What is expected — The records below are to be transcribed exactly as they appear.
[Dataset extract — start]
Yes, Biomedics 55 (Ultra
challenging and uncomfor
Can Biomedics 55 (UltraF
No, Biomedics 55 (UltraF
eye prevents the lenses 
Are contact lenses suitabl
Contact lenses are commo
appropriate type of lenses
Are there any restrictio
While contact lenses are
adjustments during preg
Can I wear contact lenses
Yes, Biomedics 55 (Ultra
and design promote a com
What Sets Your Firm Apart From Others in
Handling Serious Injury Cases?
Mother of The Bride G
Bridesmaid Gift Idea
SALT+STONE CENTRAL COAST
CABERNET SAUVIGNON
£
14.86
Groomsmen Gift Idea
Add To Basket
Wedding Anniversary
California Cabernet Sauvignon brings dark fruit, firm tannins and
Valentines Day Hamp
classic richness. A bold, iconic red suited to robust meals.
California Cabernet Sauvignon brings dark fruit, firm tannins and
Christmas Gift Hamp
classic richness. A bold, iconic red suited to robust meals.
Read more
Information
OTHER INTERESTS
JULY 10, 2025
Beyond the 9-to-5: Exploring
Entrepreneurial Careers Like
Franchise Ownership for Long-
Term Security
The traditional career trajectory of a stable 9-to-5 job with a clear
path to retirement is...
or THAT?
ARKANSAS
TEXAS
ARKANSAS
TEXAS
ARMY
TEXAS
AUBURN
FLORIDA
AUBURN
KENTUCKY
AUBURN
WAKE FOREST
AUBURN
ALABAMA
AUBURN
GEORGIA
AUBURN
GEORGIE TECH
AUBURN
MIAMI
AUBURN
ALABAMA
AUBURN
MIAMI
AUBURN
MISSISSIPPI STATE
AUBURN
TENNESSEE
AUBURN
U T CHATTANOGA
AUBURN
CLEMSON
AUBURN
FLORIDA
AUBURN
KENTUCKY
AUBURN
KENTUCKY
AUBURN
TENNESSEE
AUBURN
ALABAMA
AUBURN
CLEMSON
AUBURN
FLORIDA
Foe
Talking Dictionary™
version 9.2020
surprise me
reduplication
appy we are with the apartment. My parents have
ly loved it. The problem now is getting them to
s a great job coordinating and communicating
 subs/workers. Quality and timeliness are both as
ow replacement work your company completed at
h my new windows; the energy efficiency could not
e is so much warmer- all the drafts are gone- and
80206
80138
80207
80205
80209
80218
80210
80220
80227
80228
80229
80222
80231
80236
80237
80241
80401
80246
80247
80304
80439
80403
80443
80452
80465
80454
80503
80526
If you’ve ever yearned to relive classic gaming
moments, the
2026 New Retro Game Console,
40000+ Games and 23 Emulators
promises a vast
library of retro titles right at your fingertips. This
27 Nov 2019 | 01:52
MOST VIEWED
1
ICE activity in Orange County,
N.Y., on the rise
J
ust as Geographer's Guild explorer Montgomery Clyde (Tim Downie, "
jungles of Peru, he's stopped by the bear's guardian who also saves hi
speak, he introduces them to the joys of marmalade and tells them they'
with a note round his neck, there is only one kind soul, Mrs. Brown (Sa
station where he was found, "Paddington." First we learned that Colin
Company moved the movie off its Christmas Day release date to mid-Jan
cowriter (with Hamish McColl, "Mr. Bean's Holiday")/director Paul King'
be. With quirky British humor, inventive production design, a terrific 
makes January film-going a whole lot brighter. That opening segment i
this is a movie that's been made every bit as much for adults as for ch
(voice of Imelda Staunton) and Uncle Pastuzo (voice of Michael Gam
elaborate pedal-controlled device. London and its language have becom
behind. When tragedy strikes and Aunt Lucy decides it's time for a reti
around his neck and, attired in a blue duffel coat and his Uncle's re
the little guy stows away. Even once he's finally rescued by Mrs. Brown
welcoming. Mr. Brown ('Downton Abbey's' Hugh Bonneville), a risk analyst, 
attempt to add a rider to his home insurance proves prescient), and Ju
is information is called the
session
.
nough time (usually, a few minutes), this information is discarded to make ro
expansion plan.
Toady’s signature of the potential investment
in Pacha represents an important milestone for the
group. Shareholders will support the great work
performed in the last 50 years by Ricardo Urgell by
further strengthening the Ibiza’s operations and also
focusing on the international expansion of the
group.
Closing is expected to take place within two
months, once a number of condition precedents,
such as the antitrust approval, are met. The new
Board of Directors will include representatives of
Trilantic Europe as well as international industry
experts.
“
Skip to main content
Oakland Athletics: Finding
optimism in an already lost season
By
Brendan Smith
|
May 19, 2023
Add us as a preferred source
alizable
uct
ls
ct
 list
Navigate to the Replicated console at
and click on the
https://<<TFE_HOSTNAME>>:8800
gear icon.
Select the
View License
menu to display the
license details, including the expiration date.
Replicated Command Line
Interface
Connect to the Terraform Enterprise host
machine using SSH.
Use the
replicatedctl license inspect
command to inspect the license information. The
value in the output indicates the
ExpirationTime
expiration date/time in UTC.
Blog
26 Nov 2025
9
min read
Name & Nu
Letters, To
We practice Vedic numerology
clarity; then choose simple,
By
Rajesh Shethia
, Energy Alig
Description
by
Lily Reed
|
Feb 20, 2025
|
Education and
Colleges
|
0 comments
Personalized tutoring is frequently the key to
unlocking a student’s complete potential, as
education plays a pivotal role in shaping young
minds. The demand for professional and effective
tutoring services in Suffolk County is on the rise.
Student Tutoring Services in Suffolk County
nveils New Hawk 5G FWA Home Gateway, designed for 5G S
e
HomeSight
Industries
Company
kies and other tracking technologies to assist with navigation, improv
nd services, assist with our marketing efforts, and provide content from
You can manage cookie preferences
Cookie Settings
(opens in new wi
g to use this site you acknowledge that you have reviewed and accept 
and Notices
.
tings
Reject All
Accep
[Dataset extract — finish]
Output —
Yes, Biomedics 55 (Ultra
challenging and uncomfor
Can Biomedics 55 (UltraF
No, Biomedics 55 (UltraF
eye prevents the lenses 
Are contact lenses suitabl
Contact lenses are commo
appropriate type of lenses
Are there any restrictio
While contact lenses are
adjustments during preg
Can I wear contact lenses
Yes, Biomedics 55 (Ultra
and design promote a com
What Sets Your Firm Apart From Others in
Handling Serious Injury Cases?
Mother of The Bride G
Bridesmaid Gift Idea
SALT+STONE CENTRAL COAST
CABERNET SAUVIGNON
£
14.86
Groomsmen Gift Idea
Add To Basket
Wedding Anniversary
California Cabernet Sauvignon brings dark fruit, firm tannins and
Valentines Day Hamp
classic richness. A bold, iconic red suited to robust meals.
California Cabernet Sauvignon brings dark fruit, firm tannins and
Christmas Gift Hamp
classic richness. A bold, iconic red suited to robust meals.
Read more
Information
OTHER INTERESTS
JULY 10, 2025
Beyond the 9-to-5: Exploring
Entrepreneurial Careers Like
Franchise Ownership for Long-
Term Security
The traditional career trajectory of a stable 9-to-5 job with a clear
path to retirement is...
or THAT?
ARKANSAS
TEXAS
ARKANSAS
TEXAS
ARMY
TEXAS
AUBURN
FLORIDA
AUBURN
KENTUCKY
AUBURN
WAKE FOREST
AUBURN
ALABAMA
AUBURN
GEORGIA
AUBURN
GEORGIE TECH
AUBURN
MIAMI
AUBURN
ALABAMA
AUBURN
MIAMI
AUBURN
MISSISSIPPI STATE
AUBURN
TENNESSEE
AUBURN
U T CHATTANOGA
AUBURN
CLEMSON
AUBURN
FLORIDA
AUBURN
KENTUCKY
AUBURN
KENTUCKY
AUBURN
TENNESSEE
AUBURN
ALABAMA
AUBURN
CLEMSON
AUBURN
FLORIDA
Foe
Talking Dictionary™
version 9.2020
surprise me
reduplication
appy we are with the apartment. My parents have
ly loved it. The problem now is getting them to
s a great job coordinating and communicating
 subs/workers. Quality and timeliness are both as
ow replacement work your company completed at
h my new windows; the energy efficiency could not
e is so much warmer- all the drafts are gone- and
80206
80138
80207
80205
80209
80218
80210
80220
80227
80228
80229
80222
80231
80236
80237
80241
80401
80246
80247
80304
80439
80403
80443
80452
80465
80454
80503
80526
If you’ve ever yearned to relive classic gaming
moments, the
2026 New Retro Game Console,
40000+ Games and 23 Emulators
promises a vast
library of retro titles right at your fingertips. This
27 Nov 2019 | 01:52
MOST VIEWED
1
ICE activity in Orange County,
N.Y., on the rise
J
ust as Geographer's Guild explorer Montgomery Clyde (Tim Downie, "
jungles of Peru, he's stopped by the bear's guardian who also saves hi
speak, he introduces them to the joys of marmalade and tells them they'
with a note round his neck, there is only one kind soul, Mrs. Brown (Sa
station where he was found, "Paddington." First we learned that Colin
Company moved the movie off its Christmas Day release date to mid-Jan
cowriter (with Hamish McColl, "Mr. Bean's Holiday")/director Paul King'
be. With quirky British humor, inventive production design, a terrific 
makes January film-going a whole lot brighter. That opening segment i
this is a movie that's been made every bit as much for adults as for ch
(voice of Imelda Staunton) and Uncle Pastuzo (voice of Michael Gam
elaborate pedal-controlled device. London and its language have becom
behind. When tragedy strikes and Aunt Lucy decides it's time for a reti
around his neck and, attired in a blue duffel coat and his Uncle's re
the little guy stows away. Even once he's finally rescued by Mrs. Brown
welcoming. Mr. Brown ('Downton Abbey's' Hugh Bonneville), a risk analyst, 
attempt to add a rider to his home insurance proves prescient), and Ju
is information is called the
session
.
nough time (usually, a few minutes), this information is discarded to make ro
expansion plan.
Toady’s signature of the potential investment
in Pacha represents an important milestone for the
group. Shareholders will support the great work
performed in the last 50 years by Ricardo Urgell by
further strengthening the Ibiza’s operations and also
focusing on the international expansion of the
group.
Closing is expected to take place within two
months, once a number of condition precedents,
such as the antitrust approval, are met. The new
Board of Directors will include representatives of
Trilantic Europe as well as international industry
experts.
“
Skip to main content
Oakland Athletics: Finding
optimism in an already lost season
By
Brendan Smith
|
May 19, 2023
Add us as a preferred source
alizable
uct
ls
ct
 list
Navigate to the Replicated console at
and click on the
https://<<TFE_HOSTNAME>>:8800
gear icon.
Select the
View License
menu to display the
license details, including the expiration date.
Replicated Command Line
Interface
Connect to the Terraform Enterprise host
machine using SSH.
Use the
replicatedctl license inspect
command to inspect the license information. The
value in the output indicates the
ExpirationTime
expiration date/time in UTC.
Blog
26 Nov 2025
9
min read
Name & Nu
Letters, To
We practice Vedic numerology
clarity; then choose simple,
By
Rajesh Shethia
, Energy Alig
Description
by
Lily Reed
|
Feb 20, 2025
|
Education and
Colleges
|
0 comments
Personalized tutoring is frequently the key to
unlocking a student’s complete potential, as
education plays a pivotal role in shaping young
minds. The demand for professional and effective
tutoring services in Suffolk County is on the rise.
Student Tutoring Services in Suffolk County
nveils New Hawk 5G FWA Home Gateway, designed for 5G S
e
HomeSight
Industries
Company
kies and other tracking technologies to assist with navigation, improv
nd services, assist with our marketing efforts, and provide content from
You can manage cookie preferences
Cookie Settings
(opens in new wi
g to use this site you acknowledge that you have reviewed and accept 
and Notices
.
tings
Reject All
Accep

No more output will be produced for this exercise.